Over 32.2km of cable was used in the bridge. The project will require 200,000t of steel, 1 million m³ of concrete and 3 million m³ of earth for filling.
When designing the bridge, several important factors were taken into consideration:
- Poor climate: each year the area has on average 30 days of heavy fog, more than 120 days of heavy rain (typhoon), and frequent tornados with associated high windspeeds
- Complex hydrology: the river has varying flow speeds and directions and depths vary as the river is tidal – the maximum design average flow passing through the river cross section is 4.01m/s
- Deep bedrock: the bedrock is at a depth of 270m, which is covered by sediment and silt
- Navigational requirements: 50,000t container ships and large scale fleets were allowed to pass under the bridge – the navigation clearance required a width greater than 891m and a height greater than 62m and the main bridge was designed to resist the impact of a 50,000t ship
After completion, the bridge created four new world records for cable-stayed bridges: its 1,088m span is the longest; the 306m-high main bridge tower is the highest; the two foundation piers of the main bridge are the deepest; and the longest stay of the main bridge is the longest in the world, so far, at 580m.

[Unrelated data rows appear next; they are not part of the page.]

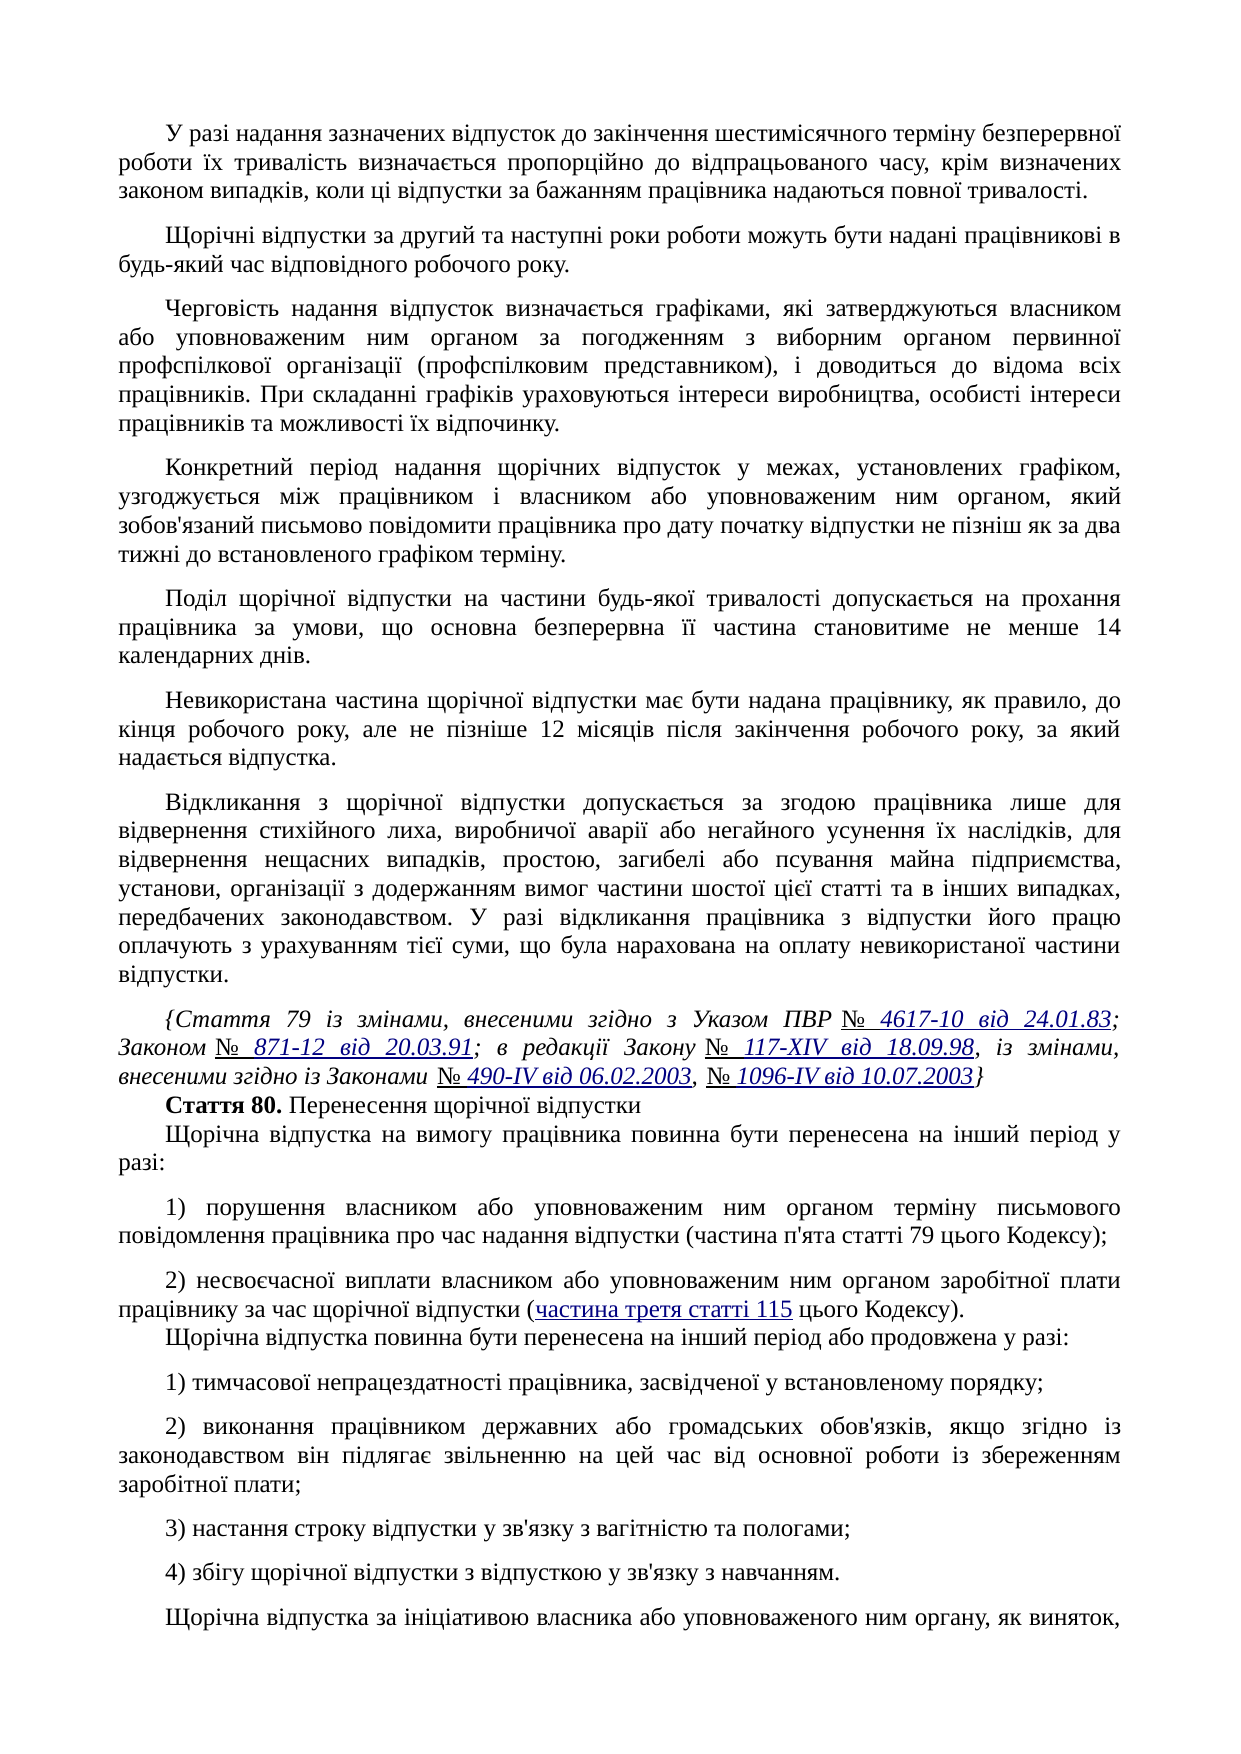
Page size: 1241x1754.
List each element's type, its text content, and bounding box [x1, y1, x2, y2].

text 2) виконання працівником державних або громадських обов'язків, якщо згідно із законодавством він підлягає звільненню на цей час від основної роботи із збереженням заробітної плати; [118, 1411, 1122, 1497]
text Поділ щорічної відпустки на частини будь-якої тривалості допускається на прохання працівника за умови, що основна безперервна її частина становитиме не менше 14 календарних днів. [118, 583, 1122, 669]
text Невикористана частина щорічної відпустки має бути надана працівнику, як правило, до кінця робочого року, але не пізніше 12 місяців після закінчення робочого року, за який надається відпустка. [118, 685, 1122, 771]
text Черговість надання відпусток визначається графіками, які затверджуються власником або уповноваженим ним органом за погодженням з виборним органом первинної профспілкової організації (профспілковим представником), і доводиться до відома всіх працівників. При складанні графіків ураховуються інтереси виробництва, особисті інтереси працівників та можливості їх відпочинку. [118, 293, 1122, 437]
text Щорічна відпустка на вимогу працівника повинна бути перенесена на інший період у разі: [118, 1119, 1122, 1176]
text Щорічна відпустка повинна бути перенесена на інший період або продовжена у разі: [118, 1322, 1122, 1351]
text 1) тимчасової непрацездатності працівника, засвідченої у встановленому порядку; [118, 1367, 1122, 1396]
text Щорічні відпустки за другий та наступні роки роботи можуть бути надані працівникові в будь-який час відповідного робочого року. [118, 220, 1122, 277]
text 1) порушення власником або уповноваженим ним органом терміну письмового повідомлення працівника про час надання відпустки (частина п'ята статті 79 цього Кодексу); [118, 1192, 1122, 1249]
text 4) збігу щорічної відпустки з відпусткою у зв'язку з навчанням. [118, 1557, 1122, 1586]
text 3) настання строку відпустки у зв'язку з вагітністю та пологами; [118, 1513, 1122, 1542]
text Стаття 80. Перенесення щорічної відпустки [118, 1090, 1122, 1119]
text {Стаття 79 із змінами, внесеними згідно з Указом ПВР № 4617-10 від 24.01.83; Законом № 871-12 від 20.03.91; в редакції Закону № 117-XIV від 18.09.98, із змінами, внесеними згідно із Законами № 490-IV від 06.02.2003, № 1096-IV від 10.07.2003} [118, 1004, 1122, 1090]
text 2) несвоєчасної виплати власником або уповноваженим ним органом заробітної плати працівнику за час щорічної відпустки (частина третя статті 115 цього Кодексу). [118, 1265, 1122, 1322]
text Щорічна відпустка за ініціативою власника або уповноваженого ним органу, як виняток, [118, 1602, 1122, 1631]
text У разі надання зазначених відпусток до закінчення шестимісячного терміну безперервної роботи їх тривалість визначається пропорційно до відпрацьованого часу, крім визначених законом випадків, коли ці відпустки за бажанням працівника надаються повної тривалості. [118, 118, 1122, 204]
text Відкликання з щорічної відпустки допускається за згодою працівника лише для відвернення стихійного лиха, виробничої аварії або негайного усунення їх наслідків, для відвернення нещасних випадків, простою, загибелі або псування майна підприємства, установи, організації з додержанням вимог частини шостої цієї статті та в інших випадках, передбачених законодавством. У разі відкликання працівника з відпустки його працю оплачують з урахуванням тієї суми, що була нарахована на оплату невикористаної частини відпустки. [118, 787, 1122, 988]
text Конкретний період надання щорічних відпусток у межах, установлених графіком, узгоджується між працівником і власником або уповноваженим ним органом, який зобов'язаний письмово повідомити працівника про дату початку відпустки не пізніш як за два тижні до встановленого графіком терміну. [118, 452, 1122, 567]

China Harbour Engineering Company, the main contractor for the bridge construction, purchased two V360 hydraulic vibratory driver / extractor hammers from International Construction Equipment Inc (ICE) of North Carolina, US.
These machines were used to drill the foundation piles 395ft into the ground, through seven different layers of ground consisting of mainly medium-dense to very-dense fine sand. The casings for each pile weighed 135t, with dimensions of 9.25ft in diameter, 230ft in length, with a wall thickness of 1in.
The hammers were set up in tandem so that they worked together. These machines completed the driving of more than 200 casings within six months.
Dorman Long Technology was the sub-contractor for the design, supply and site supervision of the deck erection gantries, to the 2nd Navigation Engineering Bureau. The first 16m 450t deck segment was erected on 9 November 2006, an operation which included a 125% overload test and a 110% dynamic test. The last segment was erected on 9 June 2007.
The steel orthotropic deck for the bridge was fabricated offsite and was delivered by barge for erection. The gantries worked in pairs to lift and align the deck units. Each gantry has one 290t capacity DL-S290 strand jack to lift the deck unit and a system of secondary hydraulic rams to carefully adjust its position.
The total cost for construction of the Sutong Bridge is estimated to be $6.45bn ($750m). $2.2bn ($266.12m), amounting to 35% of the total, was collected by the local governments of Jiangsu province (60%), Suzhou City and Nantong City (20% each). The remaining funds were sourced via loans from domestic banks. The bridge is being tolled and the fares received are being used to pay back the loans.